What is being asked: Reproduce the data exactly and drop any pictures it holds.

[[ Provided data, beginning ]]

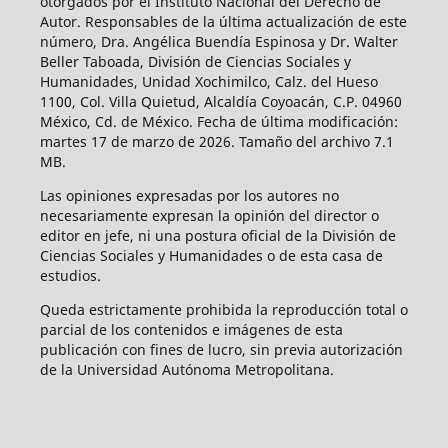
otorgados por el Instituto Nacional del Derecho de
Autor. Responsables de la última actualización de este
número, Dra. Angélica Buendía Espinosa y Dr. Walter
Beller Taboada, División de Ciencias Sociales y
Humanidades, Unidad Xochimilco, Calz. del Hueso
1100, Col. Villa Quietud, Alcaldía Coyoacán, C.P. 04960
México, Cd. de México. Fecha de última modificación:
martes 17 de marzo de 2026. Tamaño del archivo 7.1
MB.
Las opiniones expresadas por los autores no
necesariamente expresan la opinión del director o
editor en jefe, ni una postura oficial de la División de
Ciencias Sociales y Humanidades o de esta casa de
estudios.
Queda estrictamente prohibida la reproducción total o
parcial de los contenidos e imágenes de esta
publicación con fines de lucro, sin previa autorización
de la Universidad Autónoma Metropolitana.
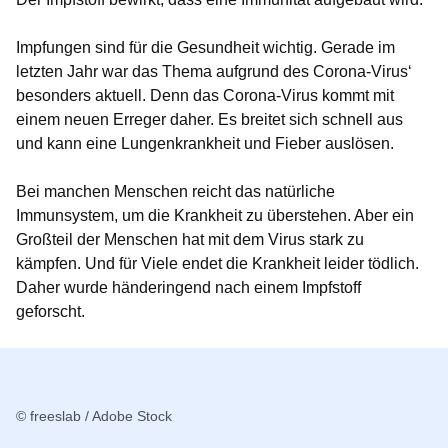
Impfungen sind für die Gesundheit wichtig. Gerade im
letzten Jahr war das Thema aufgrund des Corona-Virus‘
besonders aktuell. Denn das Corona-Virus kommt mit
einem neuen Erreger daher. Es breitet sich schnell aus
und kann eine Lungenkrankheit und Fieber auslösen.
Bei manchen Menschen reicht das natürliche
Immunsystem, um die Krankheit zu überstehen. Aber ein
Großteil der Menschen hat mit dem Virus stark zu
kämpfen. Und für Viele endet die Krankheit leider tödlich.
Daher wurde händeringend nach einem Impfstoff
geforscht.
© freeslab / Adobe Stock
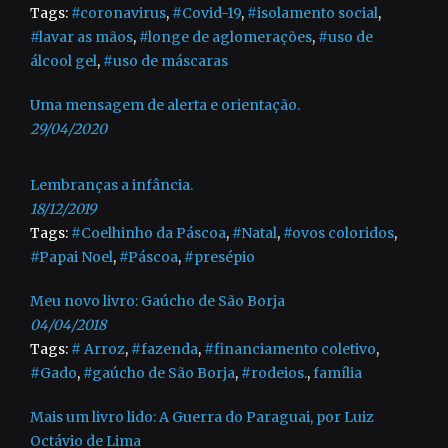
Tags:
#coronavirus
,
#Covid-19
,
#isolamento social
,
#lavar as mãos
,
#longe de aglomerações
,
#uso de
álcool gel
,
#uso de máscaras
Uma mensagem de alerta e orientação.
29/04/2020
Lembranças a infância.
18/12/2019
Tags:
#Coelhinho da Páscoa
,
#Natal
,
#ovos coloridos
,
#Papai Noel
,
#Páscoa
,
#presépio
Meu novo livro: Gaúcho de São Borja
04/04/2018
Tags:
# Arroz
,
#fazenda
,
#financiamento coletivo
,
#Gado
,
#gaúcho de São Borja
,
#rodeios.
,
família
Mais um livro lido: A Guerra do Paraguai, por Luiz
Octávio de Lima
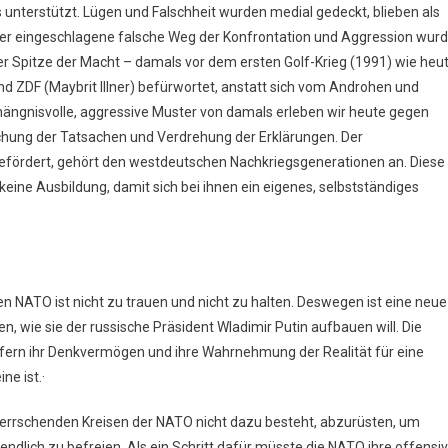
unterstützt. Lügen und Falschheit wurden medial gedeckt, blieben als
t. Der eingeschlagene falsche Weg der Konfrontation und Aggression wur
 Spitze der Macht – damals vor dem ersten Golf-Krieg (1991) wie heu
d ZDF (Maybrit Illner) befürwortet, anstatt sich vom Androhen und
hängnisvolle, aggressive Muster von damals erleben wir heute gegen
schung der Tatsachen und Verdrehung der Erklärungen. Der
befördert, gehört den westdeutschen Nachkriegsgenerationen an. Diese
eine Ausbildung, damit sich bei ihnen ein eigenes, selbstständiges
en NATO ist nicht zu trauen und nicht zu halten. Deswegen ist eine neue
 wie sie der russische Präsident Wladimir Putin aufbauen will. Die
opfern ihr Denkvermögen und ihre Wahrnehmung der Realität für eine
ne ist.·
n herrschenden Kreisen der NATO nicht dazu besteht, abzurüsten, um
dlich zu befreien. Als ein Schritt dafür müsste die NATO ihre offensi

[[ Provided data, end ]]

Finished exercise:
otorgados por el Instituto Nacional del Derecho de
Autor. Responsables de la última actualización de este
número, Dra. Angélica Buendía Espinosa y Dr. Walter
Beller Taboada, División de Ciencias Sociales y
Humanidades, Unidad Xochimilco, Calz. del Hueso
1100, Col. Villa Quietud, Alcaldía Coyoacán, C.P. 04960
México, Cd. de México. Fecha de última modificación:
martes 17 de marzo de 2026. Tamaño del archivo 7.1
MB.
Las opiniones expresadas por los autores no
necesariamente expresan la opinión del director o
editor en jefe, ni una postura oficial de la División de
Ciencias Sociales y Humanidades o de esta casa de
estudios.
Queda estrictamente prohibida la reproducción total o
parcial de los contenidos e imágenes de esta
publicación con fines de lucro, sin previa autorización
de la Universidad Autónoma Metropolitana.
Impfungen sind für die Gesundheit wichtig. Gerade im
letzten Jahr war das Thema aufgrund des Corona-Virus‘
besonders aktuell. Denn das Corona-Virus kommt mit
einem neuen Erreger daher. Es breitet sich schnell aus
und kann eine Lungenkrankheit und Fieber auslösen.
Bei manchen Menschen reicht das natürliche
Immunsystem, um die Krankheit zu überstehen. Aber ein
Großteil der Menschen hat mit dem Virus stark zu
kämpfen. Und für Viele endet die Krankheit leider tödlich.
Daher wurde händeringend nach einem Impfstoff
geforscht.
© freeslab / Adobe Stock
Tags:
#coronavirus
,
#Covid-19
,
#isolamento social
,
#lavar as mãos
,
#longe de aglomerações
,
#uso de
álcool gel
,
#uso de máscaras
Uma mensagem de alerta e orientação.
29/04/2020
Lembranças a infância.
18/12/2019
Tags:
#Coelhinho da Páscoa
,
#Natal
,
#ovos coloridos
,
#Papai Noel
,
#Páscoa
,
#presépio
Meu novo livro: Gaúcho de São Borja
04/04/2018
Tags:
# Arroz
,
#fazenda
,
#financiamento coletivo
,
#Gado
,
#gaúcho de São Borja
,
#rodeios.
,
família
Mais um livro lido: A Guerra do Paraguai, por Luiz
Octávio de Lima
unterstützt. Lügen und Falschheit wurden medial gedeckt, blieben als
t. Der eingeschlagene falsche Weg der Konfrontation und Aggression wur
 Spitze der Macht – damals vor dem ersten Golf-Krieg (1991) wie heu
d ZDF (Maybrit Illner) befürwortet, anstatt sich vom Androhen und
hängnisvolle, aggressive Muster von damals erleben wir heute gegen
schung der Tatsachen und Verdrehung der Erklärungen. Der
befördert, gehört den westdeutschen Nachkriegsgenerationen an. Diese
eine Ausbildung, damit sich bei ihnen ein eigenes, selbstständiges
en NATO ist nicht zu trauen und nicht zu halten. Deswegen ist eine neue
 wie sie der russische Präsident Wladimir Putin aufbauen will. Die
opfern ihr Denkvermögen und ihre Wahrnehmung der Realität für eine
ne ist.·
n herrschenden Kreisen der NATO nicht dazu besteht, abzurüsten, um
dlich zu befreien. Als ein Schritt dafür müsste die NATO ihre offensi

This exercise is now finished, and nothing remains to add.